[Recorded data]
-- Opening Marker --

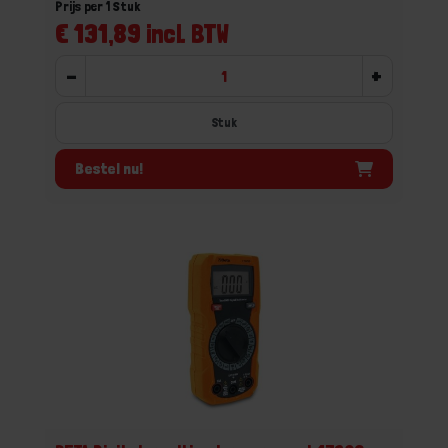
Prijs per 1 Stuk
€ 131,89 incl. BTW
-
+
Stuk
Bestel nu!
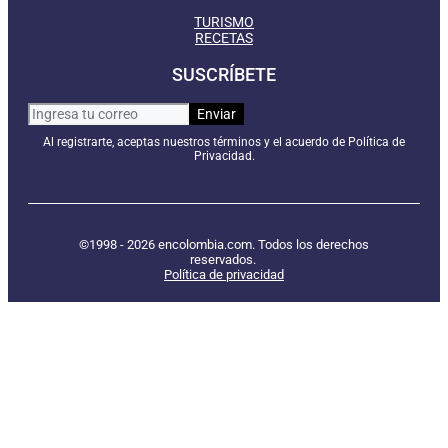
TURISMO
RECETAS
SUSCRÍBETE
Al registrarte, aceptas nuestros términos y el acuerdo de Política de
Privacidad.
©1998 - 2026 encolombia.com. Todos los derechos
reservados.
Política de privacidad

-- Closing Marker --

_WORK TO COMPLETE_
Switch every "Stuk" in the rows above to "Pakket", leave all other text unchanged, and rewrite the rows with the pictures left out.

_EXPECTED OUTPUT_
Prijs per 1 Pakket
€ 131,89 incl. BTW
-
+
Pakket
Bestel nu!
TURISMO
RECETAS
SUSCRÍBETE
Al registrarte, aceptas nuestros términos y el acuerdo de Política de
Privacidad.
©1998 - 2026 encolombia.com. Todos los derechos
reservados.
Política de privacidad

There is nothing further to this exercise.